Regie Sven Unterwaldt jr.
Kinostart 09.10.2008

Kritiken • U-900

11. Oktober 2008 | U-900 • Kritik • Der Spiegel

Der Humor säuft hier ab, meint Christian Buß. "Es gibt viel zu klagen über dieses zähe Weltkriegsmärchen, positiv anzumerken ist, dass kaum Material dafür verschwendet wurde. Denn für den ersten Teil, der im zerstörten Essen-Kray der letzten Kriegstage spielt, hat man einfach die ausgemusterten Häuserkulissen der ARD-Soap "Marienhof" pittoresk kaputt gebombt. Darin erschöpft sich denn aber auch der subversive Charakter der Nazi-Gaudi. ... So plätschert er ziellos dahin, der Antifaschismus in Privatfernsehmanier."

09. Oktober 2008 | U-900 • Kritik • Berliner Zeitung

Dringender denn je stellt sich bei diesem Film für Boris Hermann die Frage, wie weit die Karnevalisierung des Dritten Reiches gehen darf. "Sichtlich bemüht hat sich Unterwaldt, seine Nazi-Klamotte nicht auf eine Solonummer von Atze Schröder zu reduzieren. Die gute Nachricht ist nämlich: Es gibt in diesem Film sogar einen Plot, eine Geschichte. Die schlechte Nachricht ist allerdings, dass diese Geschichte selbst für leidgeprüfte Zuschauer der deutschen Fernsehkomik schwer zu verkraften ist."

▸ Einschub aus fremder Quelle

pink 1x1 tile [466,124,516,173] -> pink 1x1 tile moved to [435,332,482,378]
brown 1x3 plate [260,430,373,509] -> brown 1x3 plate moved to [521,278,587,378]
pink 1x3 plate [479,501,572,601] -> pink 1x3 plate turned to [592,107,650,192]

07. Oktober 2008 | U-900 • Kritik • film-dienst 21/2008

Horst Peter Koll findet nicht viel Lob für den Film. "Das alles gerinnt zur trivialen, auf Albernheiten, Situationskomik und krachende Kalauer setzenden Abenteuerklamotte auf den Spuren von Wolfgang Petersens DAS BOOT, wobei Sinn und Verstand konsequent abwesend sind. Leidlich Unterhaltungswert erreicht der Film immerhin dadurch, dass er mit recht großem Aufwand, viel Getöse, aber auch mit (außer Atze) sich betont "ernst" gebenden Schauspielern sowie einigen ambitionierten Kamerafahrten und -einstellungen die Vorbilder nachstellt, was ein gewisses Maß an Routine ausstrahlt."

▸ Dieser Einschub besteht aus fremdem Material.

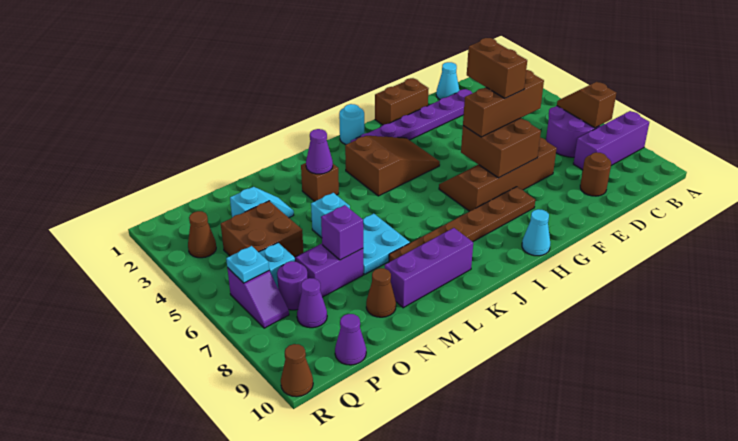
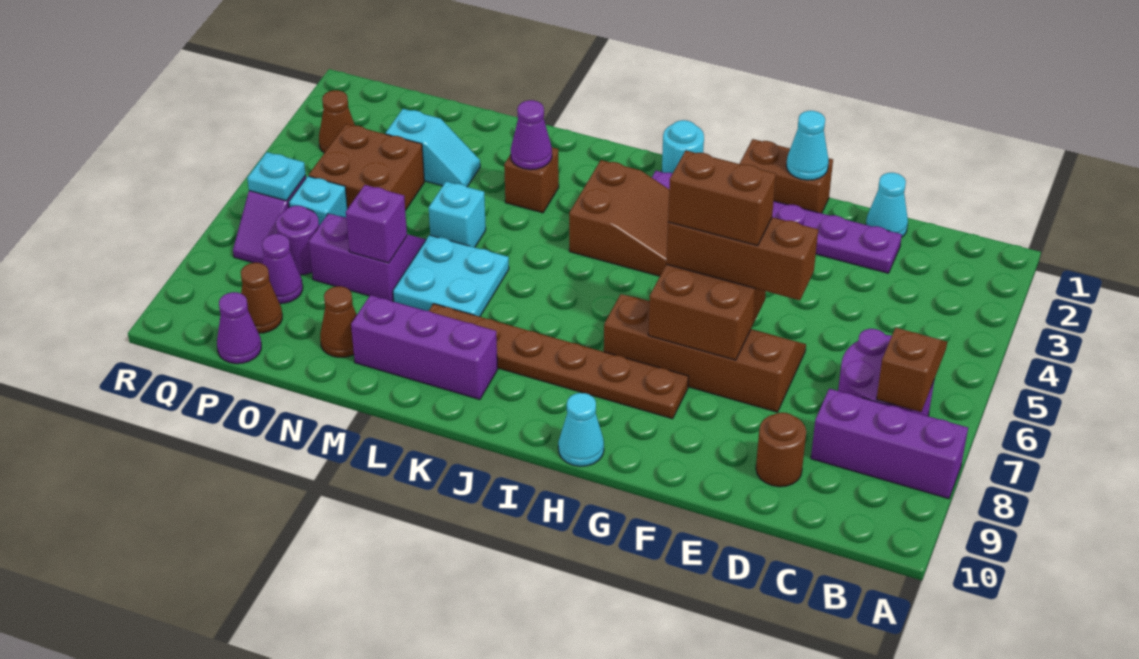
none -> cyan 1x1 cone [786,111,829,180]
brown 1x2 brick [467,38,527,98] -> brown 1x2 brick turned to [668,151,776,246]
brown 1x1 cone [281,344,313,397] -> brown 1x1 cone moved to [241,263,282,333]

29. September 2008 | U-900 • Kritik • critic.de

Svetlana Svyatskaya ist enttäuscht. "In der aufwändigen Hochglanz-Verpackung steckt inhaltlich trotz aller Mühe jede Menge Trash. Atze Schröder bleibt sich und den Erwartungen seiner Fans treu. Die Klischees stimmen: Nazis sind Bösewichte, über die man sich lustig macht, Atze ein freundlicher Gauner, der mit dummen Sprüchen alle Sympathien für sich gewinnt. Für alle anderen mag die Geschichte nicht nur nett verpackt, sondern auch recht kurzweilig sein - witzig ist sie deshalb noch lange nicht."